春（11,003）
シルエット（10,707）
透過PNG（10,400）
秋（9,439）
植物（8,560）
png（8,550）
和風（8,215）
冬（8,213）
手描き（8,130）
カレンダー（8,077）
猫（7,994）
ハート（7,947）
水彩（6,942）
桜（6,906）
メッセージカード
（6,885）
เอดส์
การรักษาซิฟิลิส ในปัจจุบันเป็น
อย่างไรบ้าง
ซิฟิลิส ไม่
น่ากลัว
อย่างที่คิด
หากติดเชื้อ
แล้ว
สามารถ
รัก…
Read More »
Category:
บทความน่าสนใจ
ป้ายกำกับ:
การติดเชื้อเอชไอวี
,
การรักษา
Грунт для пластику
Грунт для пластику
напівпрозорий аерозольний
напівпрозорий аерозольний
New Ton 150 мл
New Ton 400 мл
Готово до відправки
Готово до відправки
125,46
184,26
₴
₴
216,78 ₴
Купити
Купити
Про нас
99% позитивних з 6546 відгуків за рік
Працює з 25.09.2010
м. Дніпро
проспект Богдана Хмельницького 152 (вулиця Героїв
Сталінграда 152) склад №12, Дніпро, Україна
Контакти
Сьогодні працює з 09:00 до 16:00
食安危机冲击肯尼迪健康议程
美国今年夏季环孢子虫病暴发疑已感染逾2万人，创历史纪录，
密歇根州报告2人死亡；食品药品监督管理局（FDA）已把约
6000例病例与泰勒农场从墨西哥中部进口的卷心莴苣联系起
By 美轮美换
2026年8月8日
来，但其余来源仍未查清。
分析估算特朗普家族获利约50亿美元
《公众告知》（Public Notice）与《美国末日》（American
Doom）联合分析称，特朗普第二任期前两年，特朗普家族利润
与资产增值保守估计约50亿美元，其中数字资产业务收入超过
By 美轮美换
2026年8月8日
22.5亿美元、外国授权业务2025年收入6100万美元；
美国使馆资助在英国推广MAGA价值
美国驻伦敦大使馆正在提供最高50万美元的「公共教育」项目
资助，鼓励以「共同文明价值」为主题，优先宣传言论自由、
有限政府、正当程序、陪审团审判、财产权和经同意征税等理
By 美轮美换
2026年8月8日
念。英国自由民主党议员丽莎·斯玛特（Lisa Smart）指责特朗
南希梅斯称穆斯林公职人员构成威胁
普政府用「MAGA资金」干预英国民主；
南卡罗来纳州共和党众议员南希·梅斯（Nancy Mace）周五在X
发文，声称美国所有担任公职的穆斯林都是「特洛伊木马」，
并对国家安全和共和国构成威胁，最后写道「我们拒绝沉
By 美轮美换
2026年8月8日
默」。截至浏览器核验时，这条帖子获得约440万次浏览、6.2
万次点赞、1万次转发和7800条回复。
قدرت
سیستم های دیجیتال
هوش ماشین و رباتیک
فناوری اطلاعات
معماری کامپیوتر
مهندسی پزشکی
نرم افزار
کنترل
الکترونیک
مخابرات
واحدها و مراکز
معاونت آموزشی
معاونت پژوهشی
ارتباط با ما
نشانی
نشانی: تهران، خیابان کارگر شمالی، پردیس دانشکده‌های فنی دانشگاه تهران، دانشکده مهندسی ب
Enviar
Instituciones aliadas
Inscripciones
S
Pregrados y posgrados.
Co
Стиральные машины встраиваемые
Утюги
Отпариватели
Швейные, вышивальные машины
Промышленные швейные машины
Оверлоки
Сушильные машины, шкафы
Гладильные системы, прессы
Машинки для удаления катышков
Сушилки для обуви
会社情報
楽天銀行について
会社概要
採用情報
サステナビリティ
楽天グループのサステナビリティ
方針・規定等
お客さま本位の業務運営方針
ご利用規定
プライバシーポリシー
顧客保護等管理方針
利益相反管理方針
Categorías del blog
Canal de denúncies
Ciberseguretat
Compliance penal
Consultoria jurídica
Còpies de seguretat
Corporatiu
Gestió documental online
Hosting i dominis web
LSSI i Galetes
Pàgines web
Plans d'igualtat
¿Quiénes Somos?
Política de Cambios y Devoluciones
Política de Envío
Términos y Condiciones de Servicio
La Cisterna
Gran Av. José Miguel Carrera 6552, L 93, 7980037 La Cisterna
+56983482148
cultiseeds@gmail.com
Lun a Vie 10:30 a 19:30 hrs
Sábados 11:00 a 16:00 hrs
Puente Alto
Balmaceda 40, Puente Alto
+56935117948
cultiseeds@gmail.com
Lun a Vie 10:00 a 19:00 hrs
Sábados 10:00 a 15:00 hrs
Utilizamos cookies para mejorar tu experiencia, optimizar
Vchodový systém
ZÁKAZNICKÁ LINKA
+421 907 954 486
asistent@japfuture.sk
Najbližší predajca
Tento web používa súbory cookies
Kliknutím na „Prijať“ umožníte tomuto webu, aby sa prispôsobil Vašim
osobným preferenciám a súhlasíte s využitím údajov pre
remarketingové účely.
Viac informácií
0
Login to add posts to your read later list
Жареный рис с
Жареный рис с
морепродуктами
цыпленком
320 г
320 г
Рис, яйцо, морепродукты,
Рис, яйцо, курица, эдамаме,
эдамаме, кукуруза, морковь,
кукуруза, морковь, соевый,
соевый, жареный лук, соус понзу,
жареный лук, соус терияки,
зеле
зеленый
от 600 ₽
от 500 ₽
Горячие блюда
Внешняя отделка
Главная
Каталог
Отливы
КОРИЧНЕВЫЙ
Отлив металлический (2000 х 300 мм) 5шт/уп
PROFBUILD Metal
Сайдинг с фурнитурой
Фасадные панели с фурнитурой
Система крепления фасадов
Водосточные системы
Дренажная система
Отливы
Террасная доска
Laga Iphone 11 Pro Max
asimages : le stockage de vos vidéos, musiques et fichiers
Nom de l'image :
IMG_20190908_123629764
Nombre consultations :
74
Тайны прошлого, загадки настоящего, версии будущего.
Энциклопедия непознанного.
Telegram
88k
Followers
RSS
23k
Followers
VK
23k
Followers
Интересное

------------------------------------------------------------

- [WHAT IS REQUIRED] Working from the data above, extract solely the lines from the one containing "Balmaceda 40, Puente Alto" through the one containing "Tento web používa súbory cookies", exactly as they appear, both included.

- [EXERCISE OUTPUT]
Balmaceda 40, Puente Alto
+56935117948
cultiseeds@gmail.com
Lun a Vie 10:00 a 19:00 hrs
Sábados 10:00 a 15:00 hrs
Utilizamos cookies para mejorar tu experiencia, optimizar
Vchodový systém
ZÁKAZNICKÁ LINKA
+421 907 954 486
asistent@japfuture.sk
Najbližší predajca
Tento web používa súbory cookies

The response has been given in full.